そんなふうに、学校では、先生からも友達からも冷ややかな目で見られていたのに、家では、何をやっても「お前はすごい!」「天才だ!」と、両親から褒められまくっていたんです。しかも、いい成績をとったからとか、運動を頑張ったからとかではなく、うちの両親は無条件に僕を褒めてくれる。

たとえば、小学生の頃、家族でドライブに出かけて渋滞にあい、「どこから渋滞って言うんだろう? 1台目? 2台目から? 境目ってあるのかな?」と、僕が言ったら、両親が顔を見合わせて「すごかー!」「天才だわ!」って。宇宙はどうなっているのかと尋ねても、「天才だ!」って。どんな質問をしても答えは返ってこないんだけど(笑)、僕の発想や素直なキャラを、毎日、大絶賛してくれました。

実は、うちの両親もADHDの傾向が強いので、僕の性格を受け入れやすかったのかもしれません。母はいつも明るくて天真爛漫。そもそも、僕が書道家になったのも、書道教室の先生をしていた母が、レオタード姿でふすまや障子に筆で字を書きまくっているのを見て、「カッコイイ!」と思ったのがきっかけです。

父は競輪中継テレビ専門の解説者をしていたのですが、性格は大の感激屋で。何かに感動すると、その思いを「これでもか!」と表現する。だから、僕が何をしても大絶賛してくれるのかもしれません。

たまたま、昨日、父と電話で話したんですけど、僕が47歳のオッサンになっても、父は100%の愛情あふれる言葉しかかけてこないんです。父は自分の父親に怒られてばかりだったので、今でも自分を責めることが多くて辛いとか。でも、僕に対しては「お前は素晴らしい人間だから、好きなように生きてくれ」って。その言葉を聞いたとき、涙が止まらなくなっちゃって。両親の愛情が防波堤になり、親の愛という光に僕はずっと守られて生きてきたんだなって。そんな父と母には、心からの感謝しかありません。
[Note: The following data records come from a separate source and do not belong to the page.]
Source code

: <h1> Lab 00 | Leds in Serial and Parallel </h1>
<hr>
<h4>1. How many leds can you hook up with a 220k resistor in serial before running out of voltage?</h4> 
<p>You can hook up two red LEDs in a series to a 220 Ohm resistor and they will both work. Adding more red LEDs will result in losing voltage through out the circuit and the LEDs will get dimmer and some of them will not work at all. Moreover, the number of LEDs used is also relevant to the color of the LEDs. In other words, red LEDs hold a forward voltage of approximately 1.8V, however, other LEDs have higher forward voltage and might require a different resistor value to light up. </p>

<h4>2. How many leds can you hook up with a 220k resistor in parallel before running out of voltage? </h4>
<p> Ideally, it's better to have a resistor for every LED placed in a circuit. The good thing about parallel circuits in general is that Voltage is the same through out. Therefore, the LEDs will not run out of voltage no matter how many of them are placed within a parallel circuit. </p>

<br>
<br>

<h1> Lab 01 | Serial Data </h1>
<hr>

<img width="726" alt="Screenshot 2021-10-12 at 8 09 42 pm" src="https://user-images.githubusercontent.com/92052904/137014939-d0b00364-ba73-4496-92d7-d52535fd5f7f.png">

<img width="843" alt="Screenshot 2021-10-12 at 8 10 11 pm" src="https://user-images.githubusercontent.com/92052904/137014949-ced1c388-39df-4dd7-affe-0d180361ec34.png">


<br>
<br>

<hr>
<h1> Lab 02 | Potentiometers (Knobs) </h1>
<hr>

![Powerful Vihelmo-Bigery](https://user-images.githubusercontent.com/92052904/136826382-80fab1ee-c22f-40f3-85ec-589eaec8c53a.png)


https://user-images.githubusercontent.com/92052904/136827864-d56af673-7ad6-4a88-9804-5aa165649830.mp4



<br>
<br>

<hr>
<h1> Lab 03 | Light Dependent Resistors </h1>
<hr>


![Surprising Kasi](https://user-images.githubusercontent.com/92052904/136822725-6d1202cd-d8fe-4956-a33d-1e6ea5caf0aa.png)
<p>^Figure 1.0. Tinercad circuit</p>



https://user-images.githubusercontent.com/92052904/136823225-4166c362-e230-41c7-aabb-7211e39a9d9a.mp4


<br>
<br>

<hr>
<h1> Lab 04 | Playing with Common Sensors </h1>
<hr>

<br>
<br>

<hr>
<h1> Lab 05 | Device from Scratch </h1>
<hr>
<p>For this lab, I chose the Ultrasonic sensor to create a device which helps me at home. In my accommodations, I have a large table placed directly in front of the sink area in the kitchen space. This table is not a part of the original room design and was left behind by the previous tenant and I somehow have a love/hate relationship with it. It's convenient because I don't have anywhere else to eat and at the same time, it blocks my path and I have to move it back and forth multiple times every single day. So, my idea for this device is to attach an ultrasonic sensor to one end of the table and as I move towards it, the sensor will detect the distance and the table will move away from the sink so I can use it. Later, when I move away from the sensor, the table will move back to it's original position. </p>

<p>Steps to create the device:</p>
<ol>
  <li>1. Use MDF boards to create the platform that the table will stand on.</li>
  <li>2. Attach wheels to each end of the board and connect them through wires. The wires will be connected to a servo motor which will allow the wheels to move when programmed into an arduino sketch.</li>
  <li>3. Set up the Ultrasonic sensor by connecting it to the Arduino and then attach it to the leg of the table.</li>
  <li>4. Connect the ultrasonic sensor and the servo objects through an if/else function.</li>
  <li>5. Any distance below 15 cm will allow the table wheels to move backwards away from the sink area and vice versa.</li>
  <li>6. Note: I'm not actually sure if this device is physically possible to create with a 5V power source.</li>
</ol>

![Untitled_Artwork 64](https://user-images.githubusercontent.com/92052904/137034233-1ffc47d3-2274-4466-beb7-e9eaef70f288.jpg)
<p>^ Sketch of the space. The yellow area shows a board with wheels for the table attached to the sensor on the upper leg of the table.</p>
小学2年生の武田さん。ご自身の書を前に、次男と(提供◎武田さん)

ちなみに、僕は3人兄弟の長男で、下の弟2人にもADHDの傾向があるんです。兄弟の仲は良く、3人とも書道家になったのに、なぜか両親は昔から僕だけえこひいき。父と性格が合わない上の弟は、父にしょっちゅう反抗していたし、下の弟は、末っ子の自分には両親があまり関心を持ってくれずに寂しかった、と。でも、父曰く、「お前は生まれた時から光っとった!」そうで(笑)。

たまたま僕のキャラと両親の相性が良かっただけなのかもしれませんが、おかげで、僕には反抗期もいっさいありませんでした。だって、「ああしなさい、こうしなさい」と命令することもなく、僕の性格を全肯定してくれた親には、反抗する理由がないですからね。